オナニーの由来は膣外射精?!自慰行為の歴史的背景に迫る

おしゃれでポップなアダルトグッズが種類豊富に発売され、少しずつ市民権を獲得している「女性のオナニー」。とはいえ、どんなに奔放な女性でも、人前で”自分のオナニー”を語るのは抵抗感がある人が多いでしょう。

女性にとってオナニーは、セックスをはるかに超える秘め事なのです。オナニーはみんながしていること、なのに心のどこかで「かっこ悪い」「汚らわしい」と思ってしまうのはなぜなのでしょうか。

オナニーの由来は、膣外射精?!

まずは、自慰行為を意味する「オナニー」の語源についてお話します。オナニーはドイツ語で、その語源は「創世記」という聖書の中に登場する「オナン」という男性に由来しているそうです。

「オナンは兄エルが早死にしたため、その代わりに子孫を残すべく兄嫁タマルと結婚させられた。しかし、彼はその子孫が自分のものとならないのを知っていたので、兄に子孫を与えないように、性交時は精子を地面に流し、避妊をしようとした。しかしこの行為は主の意志に反するものとされ、オナンは兄と同様に主の意志によって殺された」(創世記、38章9節)

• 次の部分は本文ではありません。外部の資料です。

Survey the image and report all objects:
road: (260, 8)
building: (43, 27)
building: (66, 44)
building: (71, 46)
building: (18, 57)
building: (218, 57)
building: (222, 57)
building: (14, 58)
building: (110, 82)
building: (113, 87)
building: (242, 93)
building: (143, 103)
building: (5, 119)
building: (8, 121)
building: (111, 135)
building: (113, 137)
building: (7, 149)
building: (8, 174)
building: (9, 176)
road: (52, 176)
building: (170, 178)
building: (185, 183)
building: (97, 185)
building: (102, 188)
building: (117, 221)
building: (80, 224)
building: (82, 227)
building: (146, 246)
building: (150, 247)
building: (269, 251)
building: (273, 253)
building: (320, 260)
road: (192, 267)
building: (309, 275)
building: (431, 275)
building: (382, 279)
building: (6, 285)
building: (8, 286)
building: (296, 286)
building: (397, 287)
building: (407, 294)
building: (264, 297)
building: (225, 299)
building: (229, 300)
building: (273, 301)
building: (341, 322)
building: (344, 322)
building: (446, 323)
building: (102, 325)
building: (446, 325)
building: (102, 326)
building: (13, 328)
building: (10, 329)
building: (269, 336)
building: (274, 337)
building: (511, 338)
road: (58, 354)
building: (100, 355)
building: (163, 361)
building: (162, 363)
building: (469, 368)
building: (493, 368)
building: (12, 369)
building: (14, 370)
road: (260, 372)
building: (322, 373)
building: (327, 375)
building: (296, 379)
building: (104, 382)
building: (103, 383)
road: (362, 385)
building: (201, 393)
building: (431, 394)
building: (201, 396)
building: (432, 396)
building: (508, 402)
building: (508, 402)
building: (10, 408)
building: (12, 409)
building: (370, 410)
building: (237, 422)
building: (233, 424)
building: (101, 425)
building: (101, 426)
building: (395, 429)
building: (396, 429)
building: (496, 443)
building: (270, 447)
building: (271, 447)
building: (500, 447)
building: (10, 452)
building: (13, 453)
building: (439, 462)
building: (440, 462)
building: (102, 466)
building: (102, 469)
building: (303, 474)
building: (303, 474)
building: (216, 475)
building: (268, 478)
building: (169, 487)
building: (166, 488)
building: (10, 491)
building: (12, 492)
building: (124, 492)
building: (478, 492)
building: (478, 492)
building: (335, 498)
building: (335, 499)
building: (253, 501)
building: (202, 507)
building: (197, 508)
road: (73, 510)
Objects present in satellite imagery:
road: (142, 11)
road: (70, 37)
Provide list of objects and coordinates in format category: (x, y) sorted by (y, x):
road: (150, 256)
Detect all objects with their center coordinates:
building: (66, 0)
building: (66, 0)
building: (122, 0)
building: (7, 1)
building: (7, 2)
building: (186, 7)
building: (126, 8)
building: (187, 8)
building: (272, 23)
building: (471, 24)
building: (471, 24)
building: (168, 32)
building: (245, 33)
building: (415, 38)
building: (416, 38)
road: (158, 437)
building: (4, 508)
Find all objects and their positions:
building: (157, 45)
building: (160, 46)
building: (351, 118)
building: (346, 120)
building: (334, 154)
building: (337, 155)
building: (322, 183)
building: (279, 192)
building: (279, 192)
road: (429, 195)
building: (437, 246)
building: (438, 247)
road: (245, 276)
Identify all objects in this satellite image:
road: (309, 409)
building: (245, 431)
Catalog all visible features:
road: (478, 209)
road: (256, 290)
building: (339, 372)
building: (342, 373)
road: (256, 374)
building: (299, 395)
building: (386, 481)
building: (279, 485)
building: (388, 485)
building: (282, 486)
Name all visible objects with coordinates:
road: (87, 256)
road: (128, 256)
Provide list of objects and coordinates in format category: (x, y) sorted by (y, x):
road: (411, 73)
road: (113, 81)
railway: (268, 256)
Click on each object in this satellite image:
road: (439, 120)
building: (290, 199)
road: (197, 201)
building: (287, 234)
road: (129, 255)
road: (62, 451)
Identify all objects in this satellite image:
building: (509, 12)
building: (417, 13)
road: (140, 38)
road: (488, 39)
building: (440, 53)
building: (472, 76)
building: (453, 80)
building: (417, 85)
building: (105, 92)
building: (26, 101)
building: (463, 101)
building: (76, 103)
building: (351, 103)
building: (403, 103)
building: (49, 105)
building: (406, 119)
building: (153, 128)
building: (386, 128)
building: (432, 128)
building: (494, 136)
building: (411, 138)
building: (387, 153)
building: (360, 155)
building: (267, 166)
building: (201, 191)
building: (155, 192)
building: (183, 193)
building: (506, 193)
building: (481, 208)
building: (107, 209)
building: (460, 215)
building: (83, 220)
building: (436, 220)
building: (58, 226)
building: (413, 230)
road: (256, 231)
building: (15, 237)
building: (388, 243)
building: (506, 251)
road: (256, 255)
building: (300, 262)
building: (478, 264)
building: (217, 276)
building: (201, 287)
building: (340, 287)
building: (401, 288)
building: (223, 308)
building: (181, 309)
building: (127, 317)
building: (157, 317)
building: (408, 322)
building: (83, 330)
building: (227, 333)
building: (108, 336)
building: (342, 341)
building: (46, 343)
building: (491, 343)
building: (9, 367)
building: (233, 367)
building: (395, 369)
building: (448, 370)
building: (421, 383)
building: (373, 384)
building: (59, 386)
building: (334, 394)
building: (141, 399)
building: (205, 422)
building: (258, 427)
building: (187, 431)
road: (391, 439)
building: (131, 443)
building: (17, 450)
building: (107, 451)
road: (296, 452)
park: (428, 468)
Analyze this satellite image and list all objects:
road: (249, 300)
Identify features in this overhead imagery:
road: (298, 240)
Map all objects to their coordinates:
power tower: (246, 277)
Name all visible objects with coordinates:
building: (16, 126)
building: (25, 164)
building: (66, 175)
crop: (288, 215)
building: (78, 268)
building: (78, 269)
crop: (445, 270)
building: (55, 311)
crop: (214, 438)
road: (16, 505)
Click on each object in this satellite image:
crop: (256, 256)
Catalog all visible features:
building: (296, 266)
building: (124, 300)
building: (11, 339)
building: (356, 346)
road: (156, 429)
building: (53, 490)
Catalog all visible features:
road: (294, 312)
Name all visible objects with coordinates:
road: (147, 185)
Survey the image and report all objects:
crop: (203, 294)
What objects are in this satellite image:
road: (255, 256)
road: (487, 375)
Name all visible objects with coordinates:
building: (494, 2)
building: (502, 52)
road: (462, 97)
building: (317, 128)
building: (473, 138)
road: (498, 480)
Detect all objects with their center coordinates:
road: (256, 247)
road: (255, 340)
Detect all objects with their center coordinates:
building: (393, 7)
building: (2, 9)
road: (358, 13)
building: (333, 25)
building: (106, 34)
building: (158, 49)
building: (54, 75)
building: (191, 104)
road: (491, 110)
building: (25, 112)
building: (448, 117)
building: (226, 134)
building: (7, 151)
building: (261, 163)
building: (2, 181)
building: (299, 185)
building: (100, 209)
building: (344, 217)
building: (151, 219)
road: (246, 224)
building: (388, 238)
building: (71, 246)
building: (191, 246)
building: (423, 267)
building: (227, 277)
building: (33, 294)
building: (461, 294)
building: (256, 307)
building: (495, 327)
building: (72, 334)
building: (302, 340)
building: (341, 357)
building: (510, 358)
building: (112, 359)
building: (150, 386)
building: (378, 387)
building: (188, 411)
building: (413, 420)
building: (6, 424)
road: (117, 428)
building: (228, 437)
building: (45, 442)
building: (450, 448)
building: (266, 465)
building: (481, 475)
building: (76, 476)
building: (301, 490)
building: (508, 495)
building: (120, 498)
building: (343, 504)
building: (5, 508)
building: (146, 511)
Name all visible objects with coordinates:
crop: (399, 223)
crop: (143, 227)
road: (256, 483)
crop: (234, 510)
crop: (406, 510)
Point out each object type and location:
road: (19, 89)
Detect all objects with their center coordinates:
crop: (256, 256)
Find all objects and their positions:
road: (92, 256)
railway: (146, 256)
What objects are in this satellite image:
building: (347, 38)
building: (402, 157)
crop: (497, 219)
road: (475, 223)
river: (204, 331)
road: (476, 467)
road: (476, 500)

つまり、オナンが行った「膣外射精」の語義が転じて、生殖を目的としない射精行為を「オナニー」と呼ぶようになったということ。

膣外射精をしただけで殺されてしまう、なんて今の時代では考えられないことですが、当時のカトリックは避妊を禁じていたため、彼の行為を「命を無駄にしている」と解釈したそうです。

オナニーの由来には、性に厳格なカトリックの考え方が大きく影響しており、当時からあまりいい言葉として使われていなかったことが分かります。

江戸とは一変、性に閉鎖的な社会へ

これが、18世紀に入ると、医学者が「自慰行為は人体に有害である(※)」と唱え、その説が世の中に広まると、オナンの罪と結びつけて、オナニーを禁止する動きがおこったそうです。

明治以降、日本もこの影響を強く受けたため、お盛んな江戸とは一変して、性に閉鎖的な社会へと移り変わります。今でこそ、婚前交渉は当たり前の時代になりましたが、それでもなお、私たちの中に「オナニー、性=汚らわしい」という考えがあるのは、ヨーロッパ社会の考え方が強く影響しているからなのです。

このような歴史的背景を知ると、なぜ私たちが「オナニーと言うことに抵抗があるのか」がよくわかりますね。

でも本来、オナニーとは女性を癒しや快感で包み込んでくれるすばらしい行為でもあります。にもかかわらず、一昔前の偏った論理によって、性を楽しめなくなってしまうのは、女性として悲しいことです。

別の愛称をつけてみるといいかも

オナニーやマスターベーションに、汚らわしさを感じる場合には、別の愛称に言い換えてみるのも1つの手。例えば、ひとりエッチのような言葉ですね。

いきなり「オナニー」「おちんちん」と口にするのは恥ずかしくても、恋人や友達の間で別の愛称をつけて呼ぶことで、世間一般にある「いやらしいイメージ」を少しずつ取り払うことができるでしょう。

性的なことに嫌悪感を持っていて、セックスやオナニーを思いのままに楽しめないでいる女性は、そのことから目を背けたりせず、工夫をして少しずつ向き合ってみることからはじめてみましょう。

※現在では、オナニー有害論は否定されています。